From the stride masterworks of early jazz to the extemporised epics of Keith Jarrett, solo pianists have laid down a challenge that the current generation can’t ignore. On his third album, Portal, Daniel Kelly steps into the breach with 17 wholly improvised pieces – some less than a minute long, others more than five. They add up to a complete and well-formed thought, imbued with mystery as well as technical rigour.

Is it jazz? Arguably, given its tenacious open-form impulse, not to mention the syncopated rhythm and turbid harmony of ‘Burning Heart Inside’ and the shifting five-beat patterns of ‘Continuing On…’. But Kelly’s sweeping arpeggios and reiterative left-hand accompaniments affirm a strong classical influence.
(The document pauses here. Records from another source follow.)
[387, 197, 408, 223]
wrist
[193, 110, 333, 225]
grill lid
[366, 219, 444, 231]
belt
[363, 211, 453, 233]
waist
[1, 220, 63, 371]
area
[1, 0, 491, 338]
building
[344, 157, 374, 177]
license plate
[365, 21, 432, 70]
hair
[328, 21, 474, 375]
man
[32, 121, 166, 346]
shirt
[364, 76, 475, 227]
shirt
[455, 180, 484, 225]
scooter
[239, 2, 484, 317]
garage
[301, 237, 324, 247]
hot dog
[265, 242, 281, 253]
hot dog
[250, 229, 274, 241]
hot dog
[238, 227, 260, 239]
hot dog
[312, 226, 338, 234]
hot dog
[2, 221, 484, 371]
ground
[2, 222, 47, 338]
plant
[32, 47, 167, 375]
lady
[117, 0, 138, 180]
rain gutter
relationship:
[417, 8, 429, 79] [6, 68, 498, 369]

His sure tempos steady the music’s dreaminess, and lend something of a unifying concept. There are flickers of Lisztian romanticism in ‘Turbulence’, Ravelian impressionism in ‘Removing The Veil Of Illusion’ and Bartókian folklore in ‘Magic Circle Dance’.

Kelly’s 2007 quartet disc, Duets With Ghosts, matched a fusiony edge with the sampled voices of dadaist poet François Dufrêne, Mississippi prison inmates and Kelly’s own great-grandfather. Portal is far more inward, its design as rich as it is unrepeatable.